Cultivating Interest and Expertise in Regenerative Medicine and Biotechnology

In September 2020, Tech Camp received a five-year, $1.2 million grant provided by the National Institute of General Medical Science at the National Institutes of Health (NIH) through its Science Education Partnership Award (SEPA) program to help build a skilled workforce for New Hampshire’s rapidly growing regenerative medicine and biotechnology industries.

This initiative, called NH CREATES the Future: the NH Collaborative for Regenerative Medicine Education and Training for Engineers and Scientists of the Future, will cultivate interest and expertise in regenerative medicine and biotechnology among middle and high school students and teachers with the goal to address current and future workforce needs.

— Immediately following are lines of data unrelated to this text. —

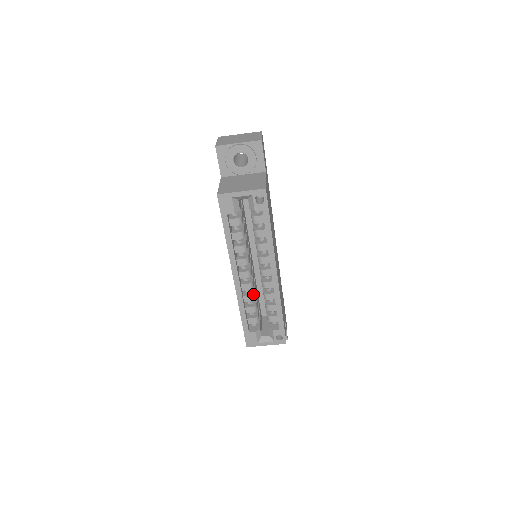
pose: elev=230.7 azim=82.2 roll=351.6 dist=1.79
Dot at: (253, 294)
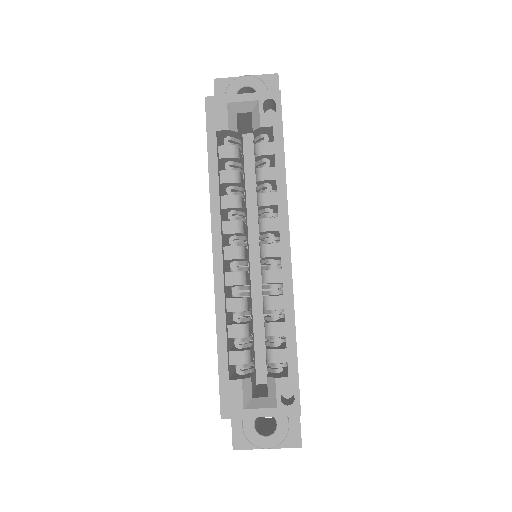
Dot at: (244, 297)
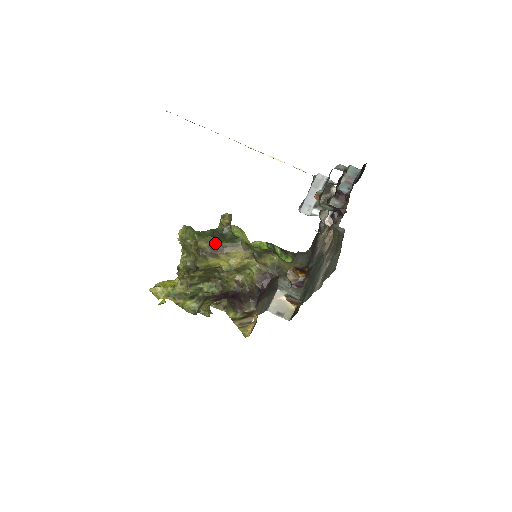
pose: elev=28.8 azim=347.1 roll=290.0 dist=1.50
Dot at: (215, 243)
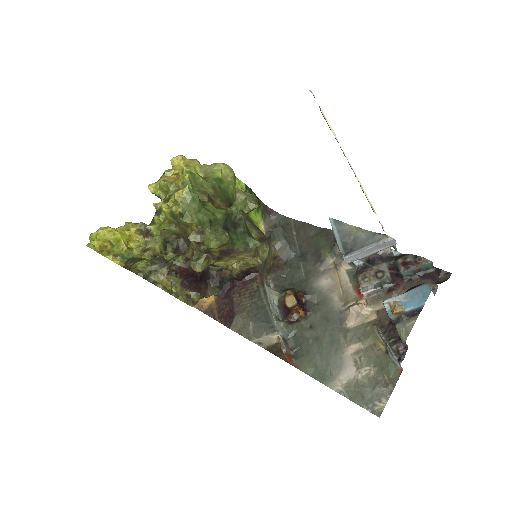
Dot at: (229, 247)
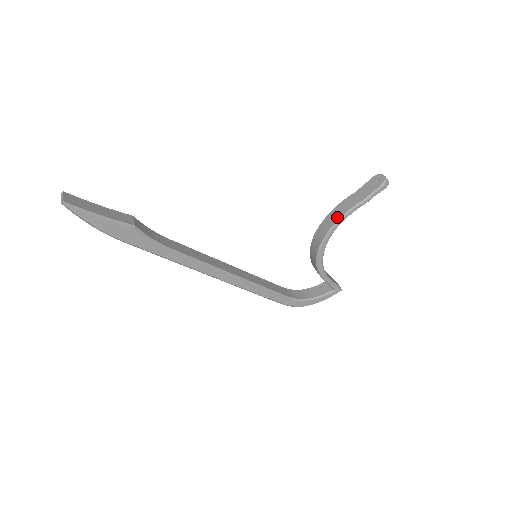
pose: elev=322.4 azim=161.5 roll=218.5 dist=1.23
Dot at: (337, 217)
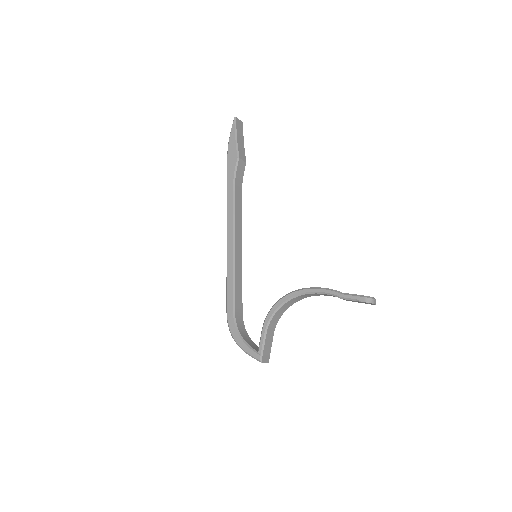
Dot at: (317, 287)
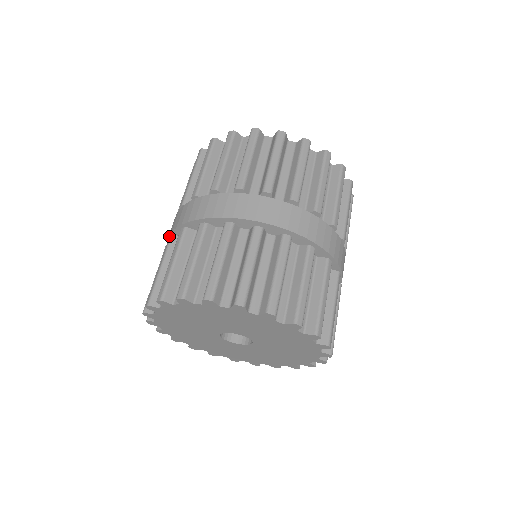
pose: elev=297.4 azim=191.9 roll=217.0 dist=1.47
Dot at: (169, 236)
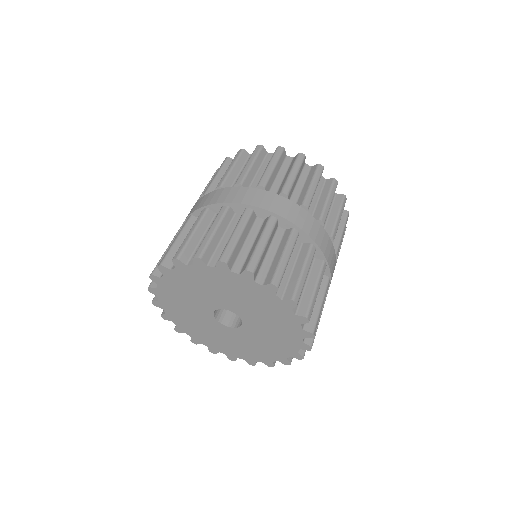
Dot at: occluded
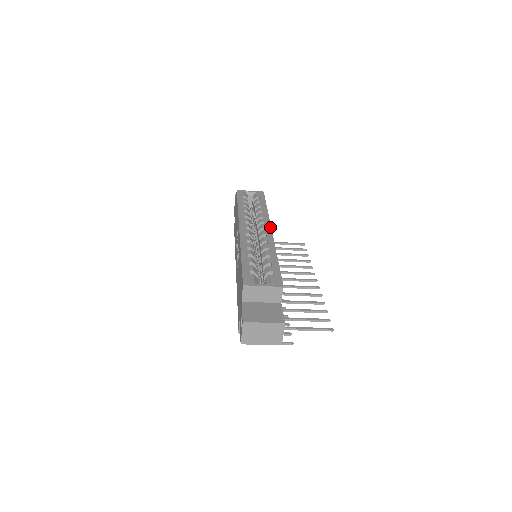
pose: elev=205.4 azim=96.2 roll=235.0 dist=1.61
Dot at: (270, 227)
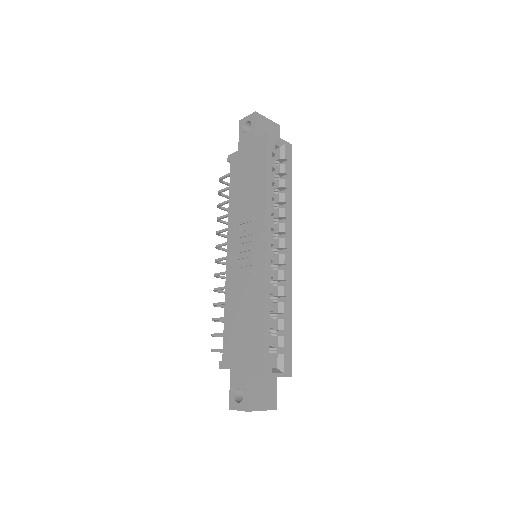
Dot at: (291, 247)
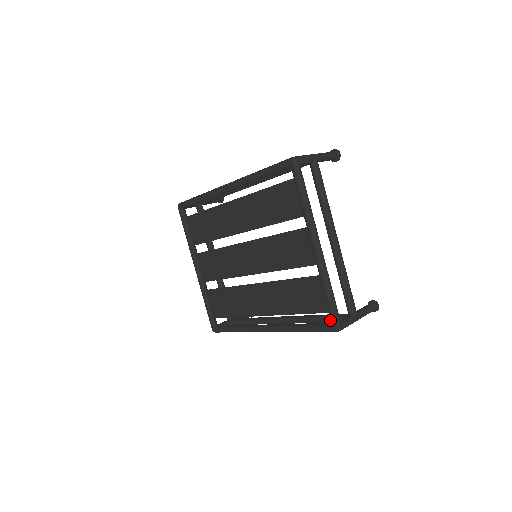
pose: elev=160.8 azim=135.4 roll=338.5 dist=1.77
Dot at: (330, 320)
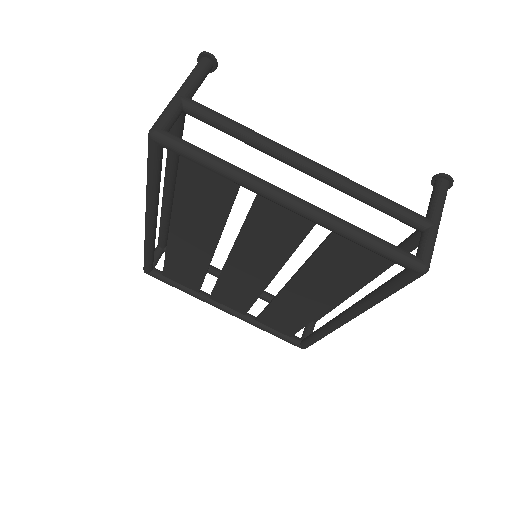
Dot at: occluded
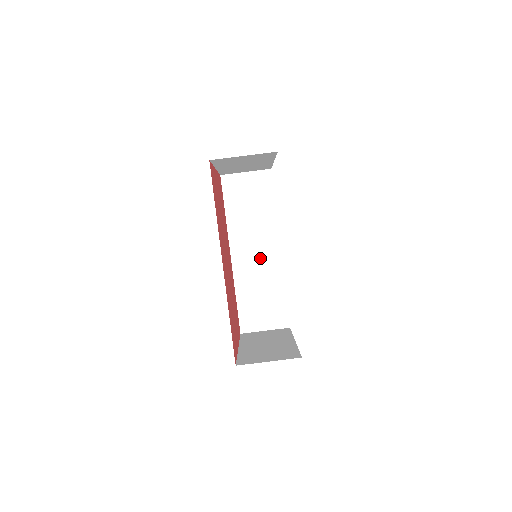
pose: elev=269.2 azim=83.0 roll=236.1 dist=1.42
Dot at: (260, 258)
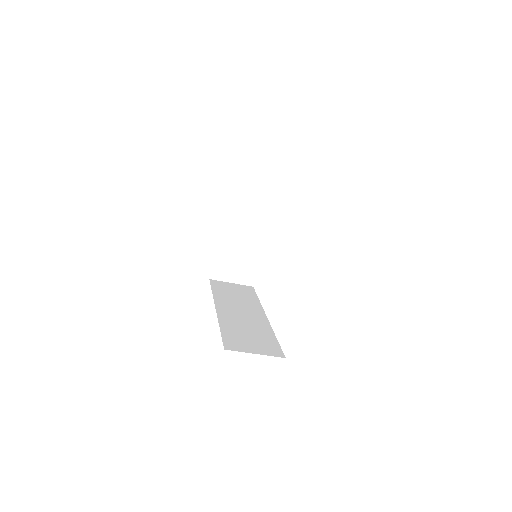
Dot at: occluded
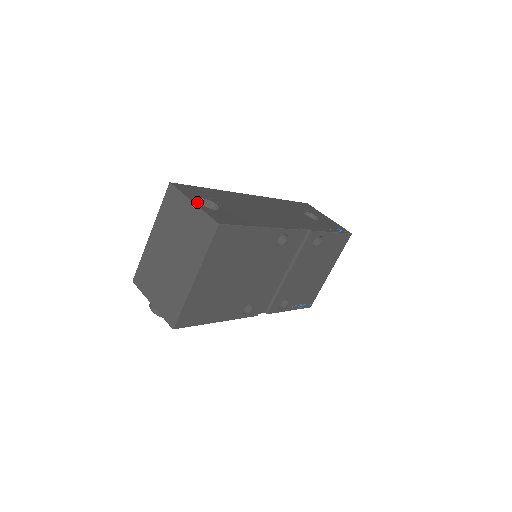
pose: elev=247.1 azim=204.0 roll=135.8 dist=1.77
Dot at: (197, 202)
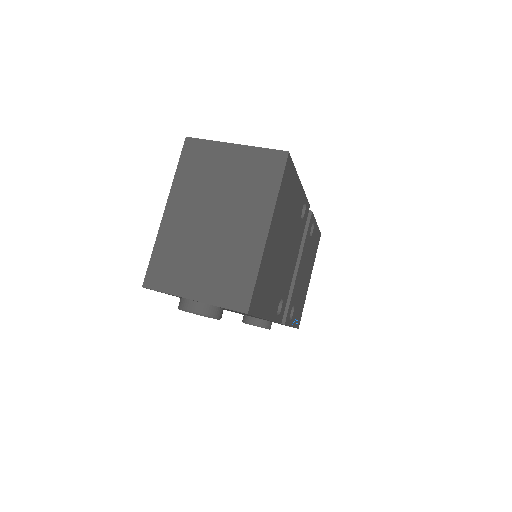
Dot at: occluded
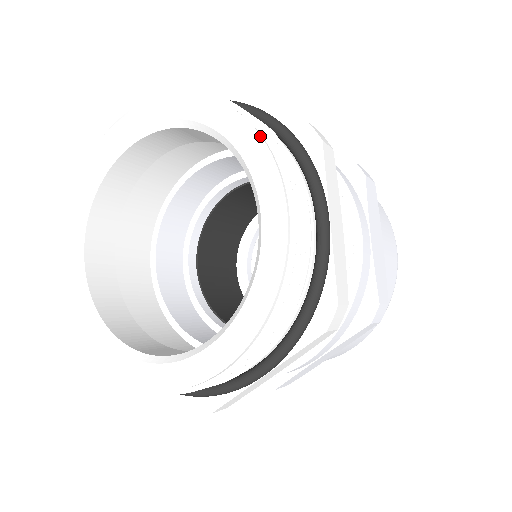
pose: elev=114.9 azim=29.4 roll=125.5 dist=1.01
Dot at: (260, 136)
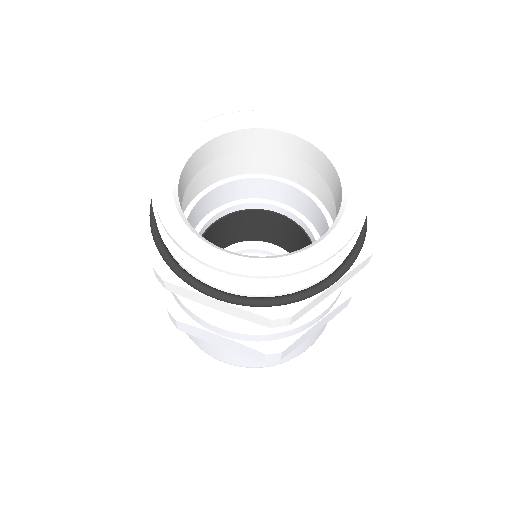
Dot at: (335, 137)
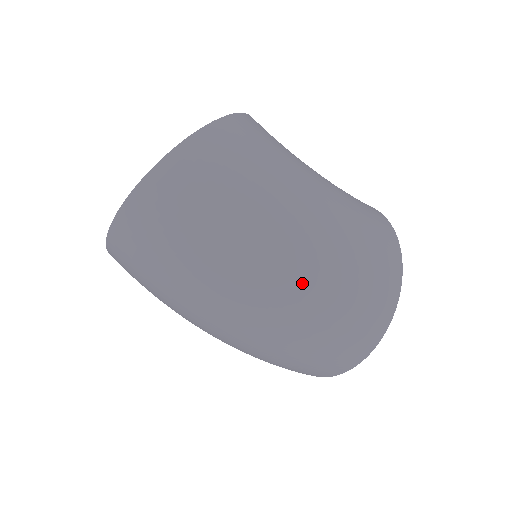
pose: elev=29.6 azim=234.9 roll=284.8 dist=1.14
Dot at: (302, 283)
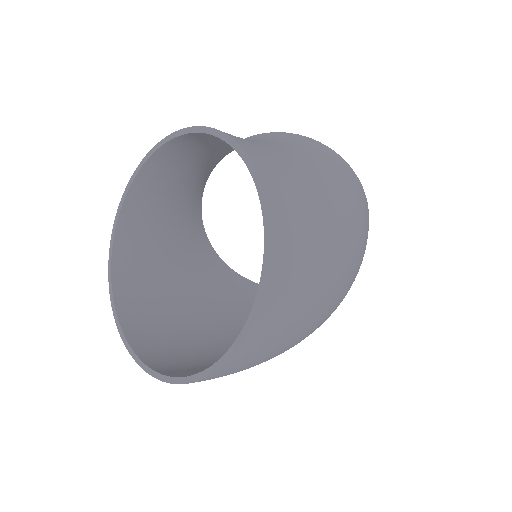
Dot at: (354, 274)
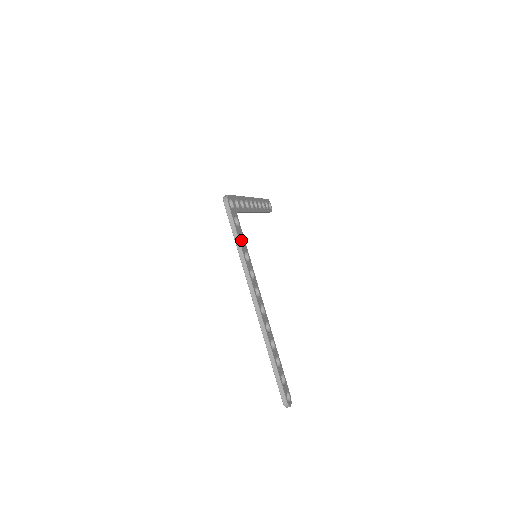
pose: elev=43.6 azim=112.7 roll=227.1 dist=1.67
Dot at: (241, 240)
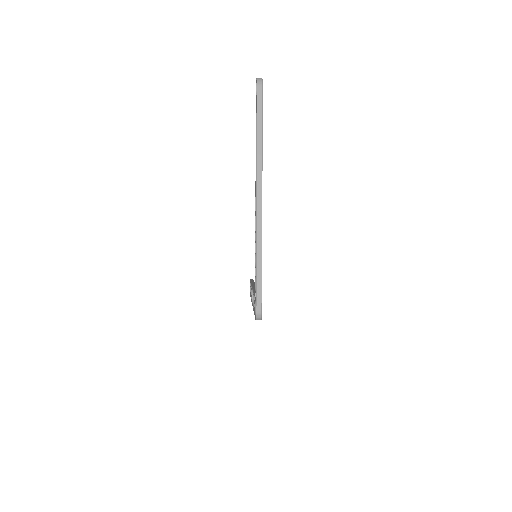
Dot at: occluded
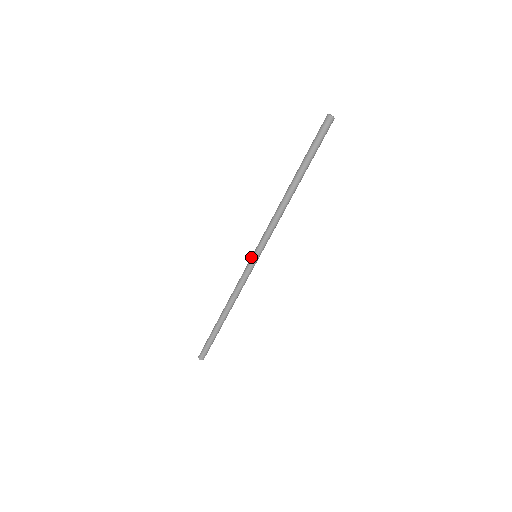
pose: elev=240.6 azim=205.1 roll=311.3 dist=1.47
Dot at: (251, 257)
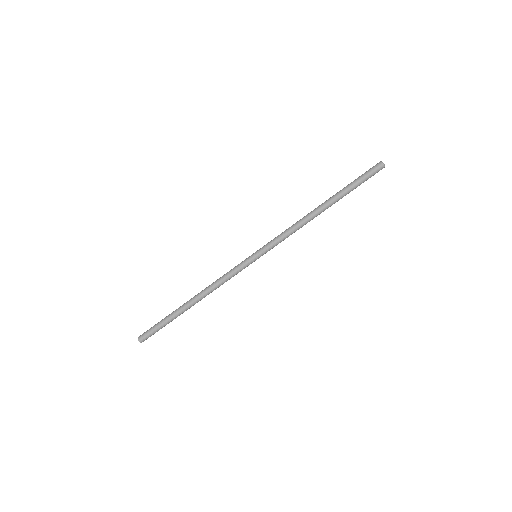
Dot at: (252, 257)
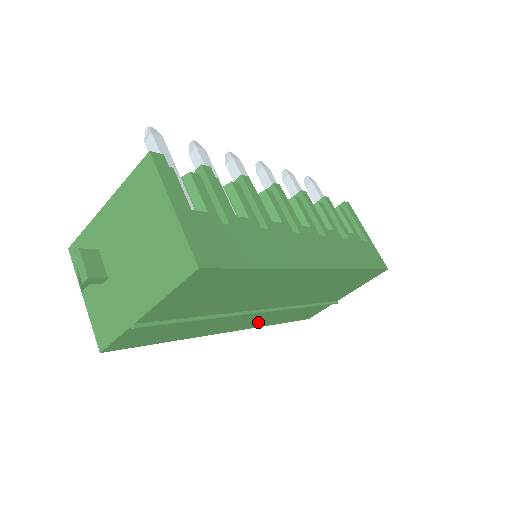
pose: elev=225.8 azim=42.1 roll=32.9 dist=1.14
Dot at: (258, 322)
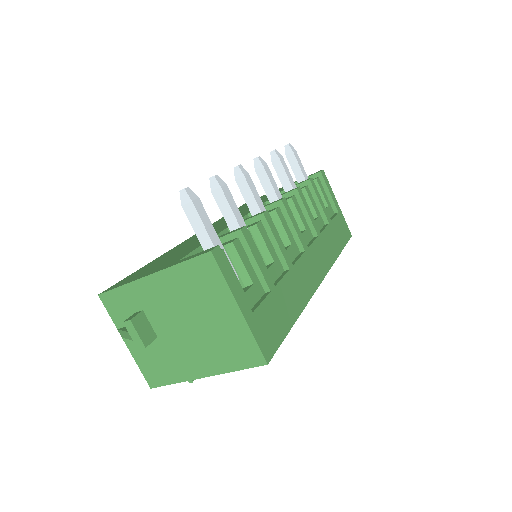
Dot at: occluded
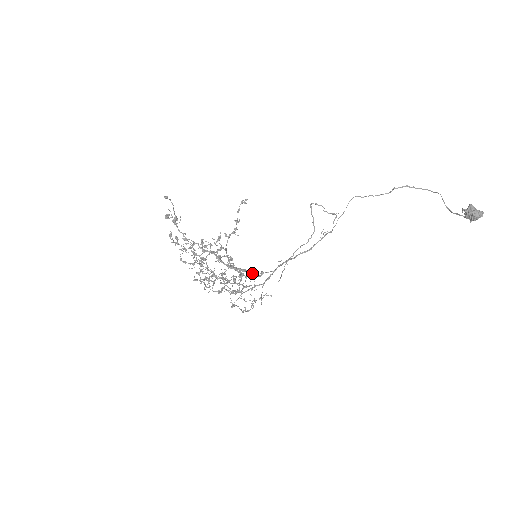
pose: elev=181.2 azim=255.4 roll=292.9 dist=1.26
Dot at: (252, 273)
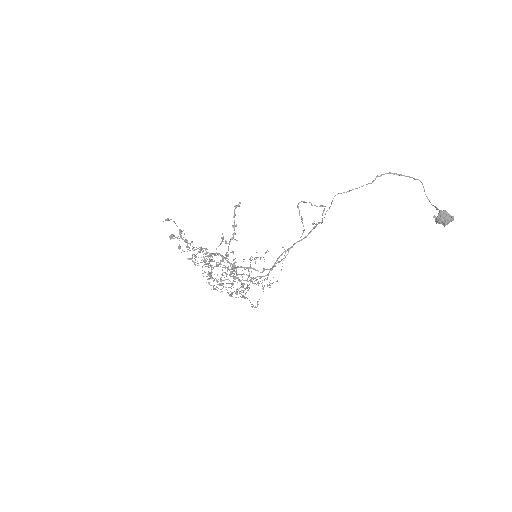
Dot at: (255, 269)
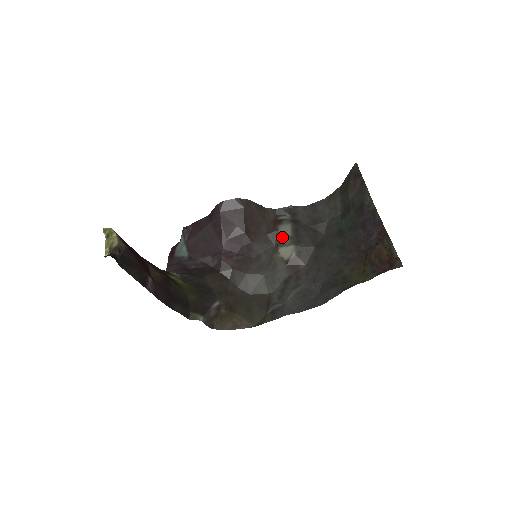
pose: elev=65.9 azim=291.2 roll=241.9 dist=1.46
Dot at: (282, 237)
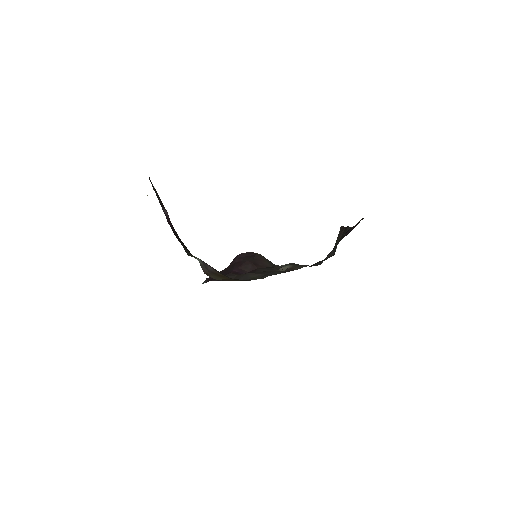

By collaborating with the New Hampshire IDeA Network of Biomedical Research Excellence (NH-INBRE), the Advanced Regenerative Manufacturing Institute (ARMI), as well as teachers and students from Manchester, Nashua, Portsmouth, Dover, Barrington and Lawrence, Massachusetts, NH CREATES will also enhance STEM literacy among students from the region’s most ethnically diverse school districts.

Manchester CREATES

NH CREATES expanded its operations to the UNH Manchester campus in 2023 thanks to support from a Build Back Better Regional Challenge grant from the U.S. Economic Development Administration that was awarded to a coalition led by the City of Manchester. The focus of the broader grant is to create a biofabrication cluster in the Manchester Millyards, already home to a growing number of biotech companies. Manchester CREATES will offer an array of educational programs for students and teachers in the region to help address workforce needs starting in the summer of 2024.

NH CREATES initiatives include the following:

  • Building on UNH Tech Camp’s existing curriculum, introduce innovative new youth programs focused on regenerative medicine and biotechnology. An emphasis will be placed on admitting students who are traditionally underrepresented in STEM-related fields. These new grant-funded programs are offered at no cost to participants and all levels are welcome. Advanced proficiency in STEM-related subjects is not required.
  • A paid two-week summer institute that provides training to middle and high school STEM teachers that helps them develop formal projects related to regenerative medicine and biotechnology. These projects will be made available to other teachers in the region.
  • Creation of a regenerative medicine and biotechnology STEM ecosystem in which industry, higher education and K-12 partners work collaboratively to assist students as they progress from middle and high school to college. The goal is to create new career pathways focused on regenerative medicine and biotechnology.